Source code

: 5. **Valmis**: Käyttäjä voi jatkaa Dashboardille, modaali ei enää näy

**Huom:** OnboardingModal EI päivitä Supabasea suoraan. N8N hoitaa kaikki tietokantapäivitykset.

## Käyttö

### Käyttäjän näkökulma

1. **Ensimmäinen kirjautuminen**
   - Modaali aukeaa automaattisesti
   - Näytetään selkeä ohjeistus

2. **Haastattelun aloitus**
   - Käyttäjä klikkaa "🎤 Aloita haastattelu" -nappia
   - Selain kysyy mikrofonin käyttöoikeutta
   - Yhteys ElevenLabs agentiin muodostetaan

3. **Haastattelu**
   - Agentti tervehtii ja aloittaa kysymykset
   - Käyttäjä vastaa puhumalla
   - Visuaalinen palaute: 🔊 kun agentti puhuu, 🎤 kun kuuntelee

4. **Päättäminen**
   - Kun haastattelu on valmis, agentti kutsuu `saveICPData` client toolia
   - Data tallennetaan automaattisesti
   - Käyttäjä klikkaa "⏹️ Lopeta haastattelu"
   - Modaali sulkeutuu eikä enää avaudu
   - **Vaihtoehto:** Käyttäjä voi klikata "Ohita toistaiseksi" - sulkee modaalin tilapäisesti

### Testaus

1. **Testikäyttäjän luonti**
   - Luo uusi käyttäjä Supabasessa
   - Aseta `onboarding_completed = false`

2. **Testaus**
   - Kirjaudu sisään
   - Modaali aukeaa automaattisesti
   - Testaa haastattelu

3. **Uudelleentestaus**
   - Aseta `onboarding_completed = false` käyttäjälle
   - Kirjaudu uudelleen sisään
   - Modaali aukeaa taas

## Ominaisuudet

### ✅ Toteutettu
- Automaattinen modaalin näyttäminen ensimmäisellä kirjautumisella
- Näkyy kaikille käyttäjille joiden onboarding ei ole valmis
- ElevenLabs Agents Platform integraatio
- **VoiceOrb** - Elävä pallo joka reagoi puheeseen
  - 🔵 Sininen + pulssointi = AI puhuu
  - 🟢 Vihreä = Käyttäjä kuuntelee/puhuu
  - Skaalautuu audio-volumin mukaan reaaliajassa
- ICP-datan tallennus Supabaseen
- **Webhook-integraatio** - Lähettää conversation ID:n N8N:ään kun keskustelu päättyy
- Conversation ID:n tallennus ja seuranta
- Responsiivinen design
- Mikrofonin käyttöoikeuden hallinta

* Problem: Every line above from the line with "3. **Haastattelu**" to the line with "- Kirjaudu sisään" is wanted, ends included; write them out exactly and add no other line.

* Your solution:
3. **Haastattelu**
   - Agentti tervehtii ja aloittaa kysymykset
   - Käyttäjä vastaa puhumalla
   - Visuaalinen palaute: 🔊 kun agentti puhuu, 🎤 kun kuuntelee

4. **Päättäminen**
   - Kun haastattelu on valmis, agentti kutsuu `saveICPData` client toolia
   - Data tallennetaan automaattisesti
   - Käyttäjä klikkaa "⏹️ Lopeta haastattelu"
   - Modaali sulkeutuu eikä enää avaudu
   - **Vaihtoehto:** Käyttäjä voi klikata "Ohita toistaiseksi" - sulkee modaalin tilapäisesti

### Testaus

1. **Testikäyttäjän luonti**
   - Luo uusi käyttäjä Supabasessa
   - Aseta `onboarding_completed = false`

2. **Testaus**
   - Kirjaudu sisään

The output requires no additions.